Mahama would go on to serve a further two terms as a Member of Parliament for his constituency before becoming Vice President in 2009, as well as serving as the Minority Spokesman for Communications in Parliament from 2001 to 2004 and the Minority Spokesperson on Foreign Affairs from 2005 to 2008. He was also the Director of Communications of the National Democratic Caongress and played a key role in giving voice to the party’s positions on matters of governance and social significance when the party was in opposition.
On the passing of President John Atta Mills on 24th July 2012, John Mahama took over the reins of Government and led the country to bid a befitting farewell to a leader who was much loved and respected Ghanaian icon.
President Mahama is an avid reader, author and historian and has written for many newspapers and publications. In 2012 he published his first book, a memoir entitled “My First Coup D’etat and other true stories from the lost decades of Africa”. Mr. Mahama has attributed the combination of his studies in history, communications and social psychology as having a profound effect on the shaping of his philosophy, his thoughts and his understanding, contributing significantly to making him the person he is today. His love of communicating is also apparent in the fact that he is one of Africa’s most-followed leaders on the social networking sites, Twitter and Facebook.

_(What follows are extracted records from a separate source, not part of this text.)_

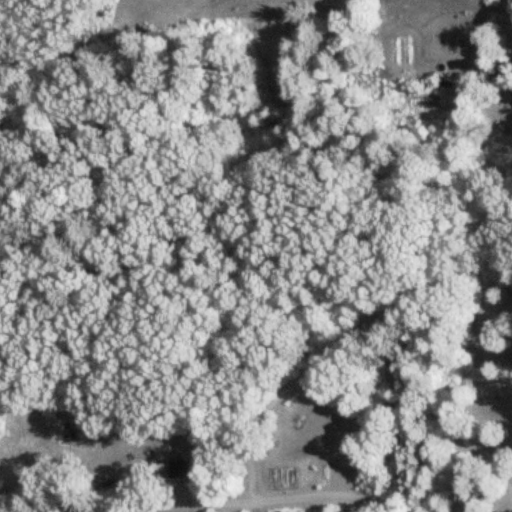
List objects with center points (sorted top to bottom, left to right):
building: (505, 79)
building: (443, 97)
road: (341, 345)
building: (180, 470)
road: (284, 498)
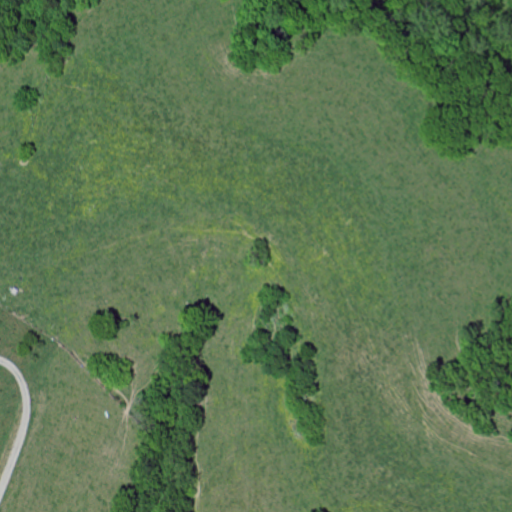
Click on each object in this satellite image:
road: (22, 419)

Over the last two decades, Ghana has evolved into a model for political and economic reform in Africa, as well as a beacon of progress, democracy and stability.
As the first place in sub-Saharan Africa where Europeans arrived to trade, Ghana later became the first nation in the region to achieve independence from a colonial power – in this case Britain – and following years of mostly-military rule, the 1992 constitution that allowed for a multi-party system ushered in a new era of democracy.

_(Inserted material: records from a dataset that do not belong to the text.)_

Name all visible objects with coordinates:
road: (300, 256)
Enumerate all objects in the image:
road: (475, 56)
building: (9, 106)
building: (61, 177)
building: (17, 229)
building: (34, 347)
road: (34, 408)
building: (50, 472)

Today it is one of most stable countries on the continent thanks to its good performance on democratic governance, arising from its strong multi-party political system, growing media pluralism and strong civil society activism. The positive effects of improvements in governance, the effectiveness of public institutions, as well as persistent economic growth have also resulted in Ghana attaining the status of a lower middle income country, according to the World Bank.
One of the Africa’s fastest growing economies, Ghana is expected to maintain robust growth over the medium term, bolstered by improved oil and gas production, increased private-sector investment, improved public infrastructure development and sustained political stability. The country continues to be the world’s second largest cocoa producer behind Ivory Coast, Africa’s biggest gold miner after South Africa, as well as the continent’s newest oil producer.
Aside from its notable economic growth, Ghana has also made impressive gains in the area of social development, making substantial progress in meeting the World’s Bank’s Millennium Development Goals. Targets for the reduction of extreme poverty and access to safe drinking water have been achieved, while other objectives on hunger, education and gender are well on track.